What you need to do |
Please reproduce the text of every item below word for word, leaving the pictures out of your answer.

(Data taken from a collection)

####

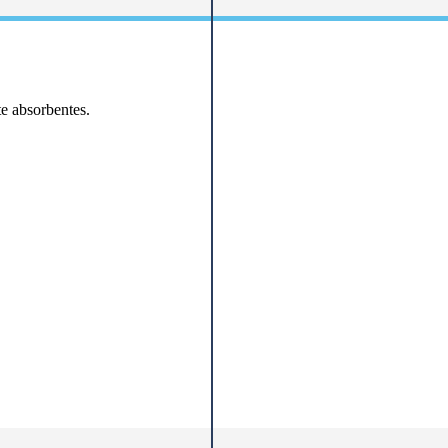
e absorbentes.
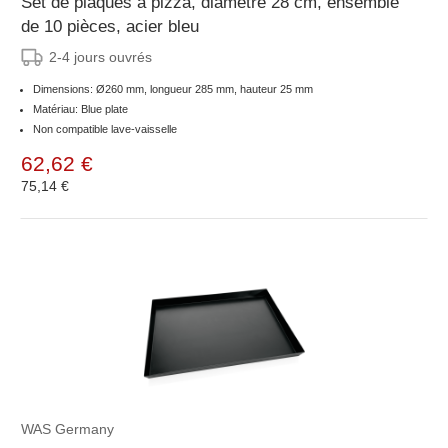
Set de plaques à pizza, diamètre 28 cm, ensemble
de 10 pièces, acier bleu
2-4 jours ouvrés
Dimensions: Ø260 mm, longueur 285 mm, hauteur 25 mm
Matériau: Blue plate
Non compatible lave-vaisselle
62,62 €
75,14 €
WAS Germany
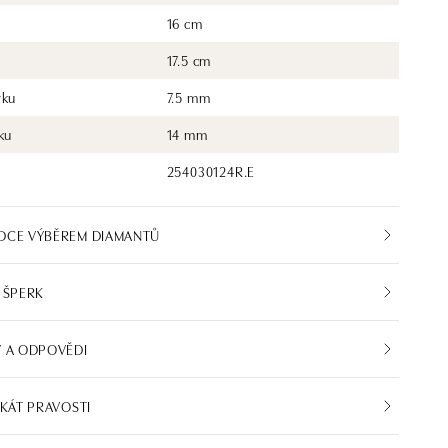
16 cm
17.5 cm
rku
7.5 mm
ku
14 mm
254030124R.E
DCE VÝBĚREM DIAMANTŮ
 ŠPERK
 A ODPOVĚDI
IKÁT PRAVOSTI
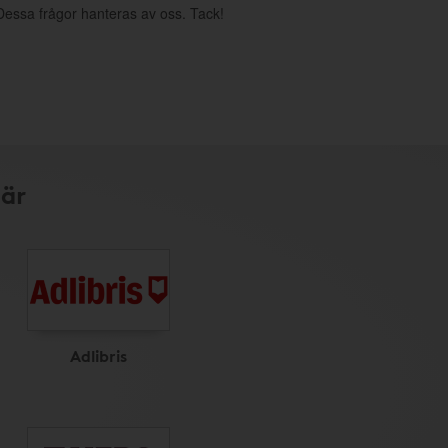
. Dessa frågor hanteras av oss. Tack!
här
Adlibris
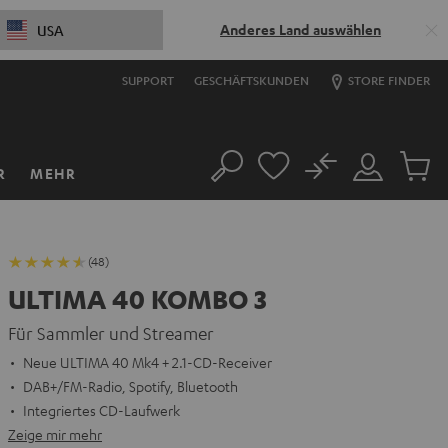
Anderes Land auswählen
USA
SUPPORT
GESCHÄFTSKUNDEN
STORE FINDER
No
R
MEHR
Suche
Mein
Artikel
Konto
im
Warenk
(48)
ULTIMA 40 KOMBO 3
Für Sammler und Streamer
Neue ULTIMA 40 Mk4 + 2.1-CD-Receiver
DAB+/FM-Radio, Spotify, Bluetooth
Integriertes CD-Laufwerk
Zeige mir mehr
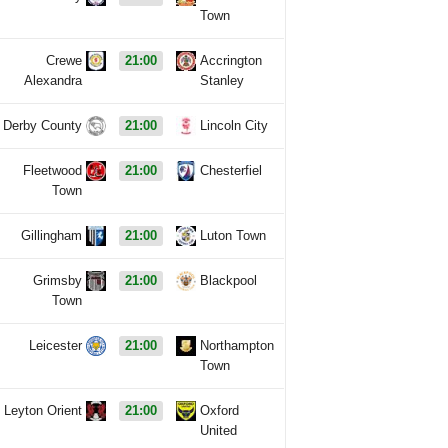
Town
Crewe
21:00
Accrington
Alexandra
Stanley
Derby County
21:00
Lincoln City
Fleetwood
21:00
Chesterfiel
Town
Gillingham
21:00
Luton Town
Grimsby
21:00
Blackpool
Town
Leicester
21:00
Northampton
Town
Leyton Orient
21:00
Oxford
United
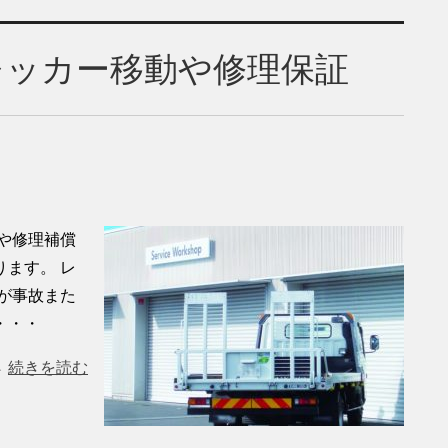
レッカー移動や修理保証
や修理補償
ます。 レ
が事故また
・・・
続きを読む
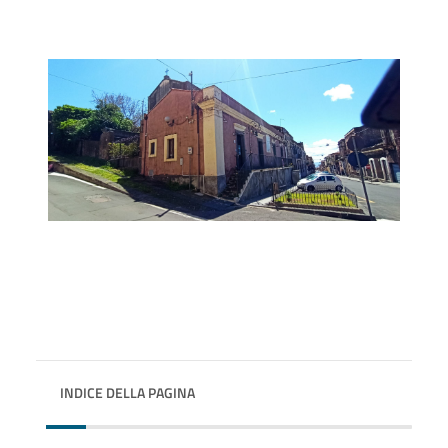
INDICE DELLA PAGINA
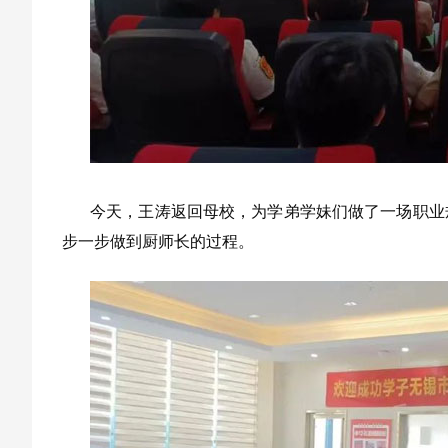
今天，王涛返回母校，为学弟学妹们做了一场职业
步一步做到厨师长的过程。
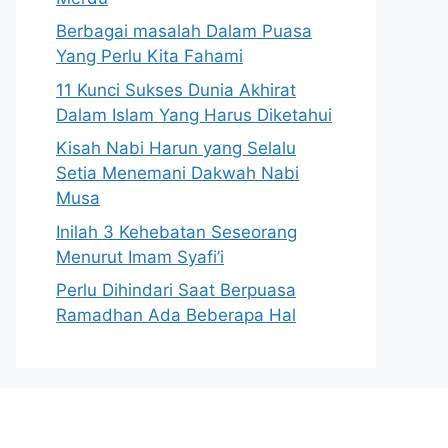
Berbagai masalah Dalam Puasa
Yang Perlu Kita Fahami
11 Kunci Sukses Dunia Akhirat
Dalam Islam Yang Harus Diketahui
Kisah Nabi Harun yang Selalu
Setia Menemani Dakwah Nabi
Musa
Inilah 3 Kehebatan Seseorang
Menurut Imam Syafi’i
Perlu Dihindari Saat Berpuasa
Ramadhan Ada Beberapa Hal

####

Solved problem |
e absorbentes.
Set de plaques à pizza, diamètre 28 cm, ensemble
de 10 pièces, acier bleu
2-4 jours ouvrés
Dimensions: Ø260 mm, longueur 285 mm, hauteur 25 mm
Matériau: Blue plate
Non compatible lave-vaisselle
62,62 €
75,14 €
WAS Germany
16 cm
17.5 cm
rku
7.5 mm
ku
14 mm
254030124R.E
DCE VÝBĚREM DIAMANTŮ
 ŠPERK
 A ODPOVĚDI
IKÁT PRAVOSTI
. Dessa frågor hanteras av oss. Tack!
här
Adlibris
Anderes Land auswählen
USA
SUPPORT
GESCHÄFTSKUNDEN
STORE FINDER
No
R
MEHR
Suche
Mein
Artikel
Konto
im
Warenk
(48)
ULTIMA 40 KOMBO 3
Für Sammler und Streamer
Neue ULTIMA 40 Mk4 + 2.1-CD-Receiver
DAB+/FM-Radio, Spotify, Bluetooth
Integriertes CD-Laufwerk
Zeige mir mehr
Town
Crewe
21:00
Accrington
Alexandra
Stanley
Derby County
21:00
Lincoln City
Fleetwood
21:00
Chesterfiel
Town
Gillingham
21:00
Luton Town
Grimsby
21:00
Blackpool
Town
Leicester
21:00
Northampton
Town
Leyton Orient
21:00
Oxford
United
レッカー移動や修理保証
や修理補償
ます。 レ
が事故また
・・・
続きを読む
INDICE DELLA PAGINA
今天，王涛返回母校，为学弟学妹们做了一场职业
步一步做到厨师长的过程。
Berbagai masalah Dalam Puasa
Yang Perlu Kita Fahami
11 Kunci Sukses Dunia Akhirat
Dalam Islam Yang Harus Diketahui
Kisah Nabi Harun yang Selalu
Setia Menemani Dakwah Nabi
Musa
Inilah 3 Kehebatan Seseorang
Menurut Imam Syafi’i
Perlu Dihindari Saat Berpuasa
Ramadhan Ada Beberapa Hal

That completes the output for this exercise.